The suprematist paintings by Kazimir Malevich and his disciples depict constellations of shapes in a white space. The shapes and their constellations are defined by an algebra with only one elementary term: the black square. The black square is the icon of Suprematism. It is the initial symbol of a generative system which generates all suprematist shapes and constellations by means of a repertoire of distortions, displacements, multiplications, alignments and superpositions. Malevich never articulated this combinatoric system explicitly; but it is suggested unmistakeably by the didactic arrangement of the drawings in his booklet "Suprematism: 34 Drawings" (1920). A very similar sequence appears in the Bauhaus-book Die Gegenstandslose Welt, that Malevich wrote in 1923. The square is introduced there as "the fundamental suprematist element" (fig. 67), and the circular disk as "the first shape originating from the square" (fig. 68); the vertical (rectangular) bar is described as "the lengthened suprematist square" (fig. 71). The role of the black square in Suprematism is thus analogous to the role of the number zero in Peano arithmetic, or the role of the empty set in the set-theoretical construction of mathematics.

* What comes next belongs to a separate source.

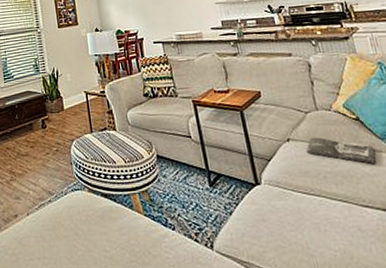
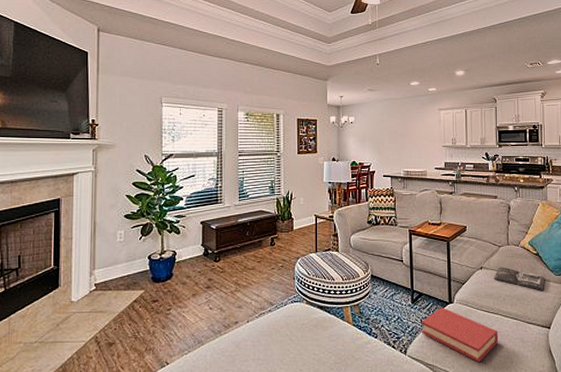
hardback book: none [225,190,329,259] -> present [421,307,499,363]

"Das Schwarze Quadrat auf dem weißen Feld war die erste Ausdrucksform der Gegenstandslosen Empfindung:
das Quadrat = die Empfindung, das weiße Feld = das "Nichts" außerhalb dieser Empfindung."
"Das Quadrat verändert sich und bildet neue Formen, deren Elemente nach Maßgabe der veranlassenden Empfindung auf diese oder jene Weise geordnet werden."
Kasimir Malewitsch: Die Gegenstandslose Welt. Bauhausbuch 11. München, 1927, p. 74. [Russian original written in 1923.]
"Our number system (called the 'position system') has used the zero for a long time, but only in the 16th century (Cardano, Tartaglia) is the zero for the first time not considered as nothing, but as a number, as numerical reality. And only now in the 20th century, the Square is recognized as a plastic value, as the zero in the complex body of art. This fullcolored Square, stamped out completely continuously with color in a white plane, has now started to build a new space."
El Lissitzky: "Kunst und Pangeometrie."
In: C. Einstein & P. Westheim (eds.): Europa Almanach. Potsdam: Gustav Kiepenheuer, 1925.
"For art should not proceed towards reduction or simplification, but towards complexity."
Kazimir Malevich: Ot kubizma i futurizma do suprematizma. Novy zhivopisny realizm. Third edition. Moscow, 1916.
English translation: "From Cubism and Futurism to Suprematism. The New Realism in Painting." In: K.S. Malevich: Essays on Art, Vol.1. 1915-1928. Copenhagen: Borgen, 1971, pp. 19-41 [p.22].